━━━━━ PASSAGE PROVIDED ━━━━━

Re: [XeTeX] Confused (why are ignored characters not "removed from the input" as per Eijkhout's TeX by Topic ?)

2023-04-16 Thread Jonathan Kew

On 16/04/2023 17:16, Philip Taylor (RHBNC) wrote:

Given —


\catcode 9 = 9

\let ~ = \undefined

^^I~

\end


why does XeTeX report

This is XeTeX, Version 3.141592653-2.6-0.93 (TeX Live 2021/W32TeX) 
(preloaded format=xetex)


restricted \write18 enabled.

entering extended mode

(./untitled-10.tex

! Undefined control sequence.

l.3 ^^I~

?

This output makes it appear that the offending control sequence is (or 
might be) ^^I~, whereas it is in fact simply ~.  Should not the ^^I have 
been ignored rather than reported, as per line 1 ?  Note line 3 does not 
really contain ^^I~ but rather ~, but as tabs cannot be reliably 
included in e-mail I represent them here as ^^I.  The ^^I in the 
transcript is genuine.


First note: I see the same result with plain TeX. So not a XeTeX issue.

Anyway, this is expected behavior. The ^^I isn't part of the offending 
control sequence; it's just the preceding context on the line, which is 
what normally appears in a TeX error message.


Perhaps this is clearer if you add some more surrounding text:

  \catcode 9 = 9
  \let ~ = \undefined
  abc^^I~def
  \end

results in

  (./x.tex
  ! Undefined control sequence.
  l.3 abc^^I~
 def
  ?

Ignored characters are not "removed from the input" (despite anything 
Eijkhout says); they're still present, just ignored.

━━━━━

GIVEN TASK 1 >> Print the portion of the XeTeX thread about ignored characters from "This output makes" up to and including "TeX error message.".
GIVEN TASK 2 >> In the XeTeX thread about ignored characters, list every input line of the example that contains the line "abc^^I~def".
GIVEN TASK 3 >> Pick up the XeTeX thread about ignored characters after its final sentence and continue writing it.

━━━━━ SUPPLIED MATERIAL ━━━━━

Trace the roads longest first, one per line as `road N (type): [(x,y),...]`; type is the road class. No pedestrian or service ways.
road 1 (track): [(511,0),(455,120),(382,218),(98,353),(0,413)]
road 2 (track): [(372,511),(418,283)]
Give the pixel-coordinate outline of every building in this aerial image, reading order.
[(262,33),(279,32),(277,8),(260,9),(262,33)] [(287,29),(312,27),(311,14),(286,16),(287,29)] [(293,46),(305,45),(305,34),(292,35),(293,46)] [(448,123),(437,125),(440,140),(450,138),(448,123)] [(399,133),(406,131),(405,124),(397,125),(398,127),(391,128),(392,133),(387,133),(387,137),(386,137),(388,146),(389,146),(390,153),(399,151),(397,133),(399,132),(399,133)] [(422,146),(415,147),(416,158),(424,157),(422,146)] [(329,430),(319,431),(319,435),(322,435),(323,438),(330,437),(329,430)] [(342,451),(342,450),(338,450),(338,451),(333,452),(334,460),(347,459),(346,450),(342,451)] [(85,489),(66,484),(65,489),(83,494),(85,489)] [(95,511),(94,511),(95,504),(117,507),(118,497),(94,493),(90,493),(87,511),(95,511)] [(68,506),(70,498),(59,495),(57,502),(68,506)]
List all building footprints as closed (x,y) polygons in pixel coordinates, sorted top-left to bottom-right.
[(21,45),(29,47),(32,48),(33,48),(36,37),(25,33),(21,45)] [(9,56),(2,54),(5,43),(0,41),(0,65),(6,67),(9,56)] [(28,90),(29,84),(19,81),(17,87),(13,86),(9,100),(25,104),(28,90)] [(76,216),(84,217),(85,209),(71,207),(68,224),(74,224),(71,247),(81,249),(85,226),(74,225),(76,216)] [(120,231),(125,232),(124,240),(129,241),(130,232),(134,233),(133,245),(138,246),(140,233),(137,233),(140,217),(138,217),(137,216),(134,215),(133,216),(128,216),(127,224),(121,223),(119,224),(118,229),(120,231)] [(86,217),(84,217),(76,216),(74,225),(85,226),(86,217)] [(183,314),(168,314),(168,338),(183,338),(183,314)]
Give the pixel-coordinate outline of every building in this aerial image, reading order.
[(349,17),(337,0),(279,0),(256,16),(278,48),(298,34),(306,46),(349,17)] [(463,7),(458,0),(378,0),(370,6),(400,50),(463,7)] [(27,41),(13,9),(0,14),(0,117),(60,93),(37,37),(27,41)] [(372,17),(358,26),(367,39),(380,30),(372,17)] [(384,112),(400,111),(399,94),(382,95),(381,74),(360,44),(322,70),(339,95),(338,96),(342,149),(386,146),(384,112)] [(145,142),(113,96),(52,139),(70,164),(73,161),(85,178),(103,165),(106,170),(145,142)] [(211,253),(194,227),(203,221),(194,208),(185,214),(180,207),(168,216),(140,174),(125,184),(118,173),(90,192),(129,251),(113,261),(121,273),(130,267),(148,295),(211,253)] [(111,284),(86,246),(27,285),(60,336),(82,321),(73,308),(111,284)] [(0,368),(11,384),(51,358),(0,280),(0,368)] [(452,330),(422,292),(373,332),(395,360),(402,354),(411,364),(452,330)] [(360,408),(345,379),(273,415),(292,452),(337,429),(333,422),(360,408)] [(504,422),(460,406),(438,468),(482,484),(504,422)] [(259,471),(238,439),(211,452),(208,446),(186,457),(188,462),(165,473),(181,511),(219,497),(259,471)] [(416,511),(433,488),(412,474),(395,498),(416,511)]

━━━━━

FINAL ANSWER 1 >>
This output makes it appear that the offending control sequence is (or 
might be) ^^I~, whereas it is in fact simply ~.  Should not the ^^I have 
been ignored rather than reported, as per line 1 ?  Note line 3 does not 
really contain ^^I~ but rather ~, but as tabs cannot be reliably 
included in e-mail I represent them here as ^^I.  The ^^I in the 
transcript is genuine.


First note: I see the same result with plain TeX. So not a XeTeX issue.

Anyway, this is expected behavior. The ^^I isn't part of the offending 
control sequence; it's just the preceding context on the line, which is 
what normally appears in a TeX error message.

FINAL ANSWER 2 >>
\catcode 9 = 9
\let ~ = \undefined
abc^^I~def
\end

FINAL ANSWER 3 >>
JK



Re: [XeTeX] Confused (why are ignored characters not "removed from the input" as per Eijkhout's TeX by Topic ?)

2023-04-16 Thread Philip Taylor (Hellenic Institute)

On 16/04/2023 17:37, Jonathan Kew wrote:

First note: I see the same result with plain TeX. So not a XeTeX issue.
Agreed, but as I use only XeTeX this seemed the right place to ask. I 
did test with PdfTeX (not having plain TeX in my TeXworks armoury) and 
PdfTeX did much the same but put a real  in the transcript as 
opposed to ^^I.
Anyway, this is expected behavior. The ^^I isn't part of the offending 
control sequence; it's just the preceding context on the line, which 
is what normally appears in a TeX error message.
OK, so I should have realised that in the absence of a leading "\", ^^I~ 
could not possibly be a control sequence and therefore the "~" had to be 
an active character.  That fact had passed me by ...
Ignored characters are not "removed from the input" (despite anything 
Eijkhout says); they're still present, just ignored.


Having consulted Eijkhout first, I did then search the TeXbook to see if 
I could find a definitive statement concerning the treatment of ignored 
characters but failed to do so — perhaps I should search the PDF version 
rather than the printed ...


--
/Philip Taylor/



Re: [XeTeX] Confused (why are ignored characters not "removed from the input" as per Eijkhout's TeX by Topic ?)

2023-04-16 Thread Zdenek Wagner
ne 16. 4. 2023 v 18:44 odesílatel Philip Taylor (Hellenic Institute)
 napsal:
>
> On 16/04/2023 17:37, Jonathan Kew wrote:
>
> First note: I see the same result with plain TeX. So not a XeTeX issue.
>
> Agreed, but as I use only XeTeX this seemed the right place to ask.  I did 
> test with PdfTeX (not having plain TeX in my TeXworks armoury) and PdfTeX did 
> much the same but put a real  in the transcript as opposed to ^^I.
>
> Anyway, this is expected behavior. The ^^I isn't part of the offending 
> control sequence; it's just the preceding context on the line, which is what 
> normally appears in a TeX error message.
>
> OK, so I should have realised that in the absence of a leading "\", ^^I~ 
> could not possibly be a control sequence and therefore the "~" had to be an 
> active character.  That fact had passed me by ...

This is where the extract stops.